I need to parse thousands of feeds and performance is an essential requirement. Do you have any suggestions?
Thanks in advance!
I need to parse thousands of feeds and performance is an essential requirement. Do you have any suggestions?
Thanks in advance!
Not sure about the performance, but a similar question was answered at http://stackoverflow.com/questions/214590/parsing-atom-rss-in-ruby-rails
You might also look into Hpricot, which parses XML but assumes that it's well-formed and doesn't do any validation.
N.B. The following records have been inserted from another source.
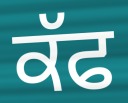
ਕੱਫ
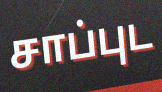
சாப்புட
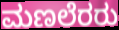
ಮಣಲೆರರು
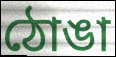
ঠোঙা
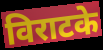
विराटके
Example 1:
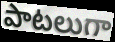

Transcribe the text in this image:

పాటలుగా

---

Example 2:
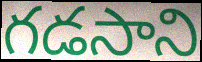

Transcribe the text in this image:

గడసాని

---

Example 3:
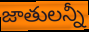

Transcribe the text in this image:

జాతులన్నీ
http://wiki.github.com/why/hpricot http://wiki.github.com/why/hpricot/hpricot-xml
I haven't tried it, but I read about Feedzirra recently (it claims to be built for performance) :-
Feedzirra is a feed library that is designed to get and update many feeds as quickly as possible. This includes using libcurl-multi through the taf2-curb gem for faster http gets, and libxml through nokogiri and sax-machine for faster parsing.
You can use RFeedParser, a Ruby-port of (famous) Python Universal FeedParser. It's based on Hpricot, and it's really fast and easy to use.
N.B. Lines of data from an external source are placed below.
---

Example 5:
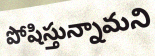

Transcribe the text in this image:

పోషిస్తున్నామని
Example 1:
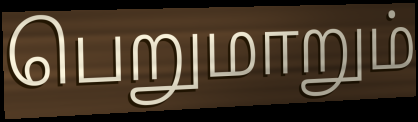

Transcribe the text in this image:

பெறுமாறும்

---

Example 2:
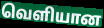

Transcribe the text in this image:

வெளியான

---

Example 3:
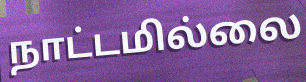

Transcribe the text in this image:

நாட்டமில்லை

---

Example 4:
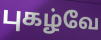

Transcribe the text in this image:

புகழ்வே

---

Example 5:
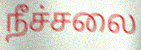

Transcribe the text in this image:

நீச்சலை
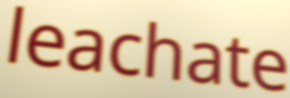
leachate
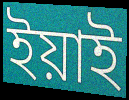
ইয়াই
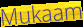
Mukaam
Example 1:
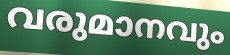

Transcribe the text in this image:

വരുമാനവും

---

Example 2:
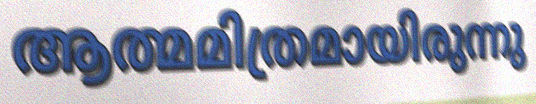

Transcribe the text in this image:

ആത്മമിത്രമായിരുന്നു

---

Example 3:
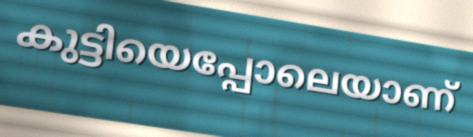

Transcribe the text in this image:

കുട്ടിയെപ്പോലെയാണ്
http://rfeedparser.rubyforge.org/
An example:
require 'rubygems'
require 'rfeedparser'
require 'open-uri'
feed = FeedParser::parse(open('http://feeds.feedburner.com/engadget'))
feed.entries.each do |entry|
puts entry.title
end
When all you have is a hammer, everything looks like a nail. Consider a solution other than Ruby for this. Though I love Ruby and Rails and would not part with them for web development or perhaps for a domain specific language, I prefer heavy data lifting of the type you describe be performed in Java, or perhaps Python or even C++.
Given that the destination of this parsed data is likely a database it can act as the common point between the Rails portion of your solution and the other language portion. Then you're using the best tool to solve each of your problems and the result is likely easier to work on and truly meets your requirements.
If speed is truly of the essence, why add an additional constraint on there and say, "Oh, it's only of the essence as long as I get to use Ruby."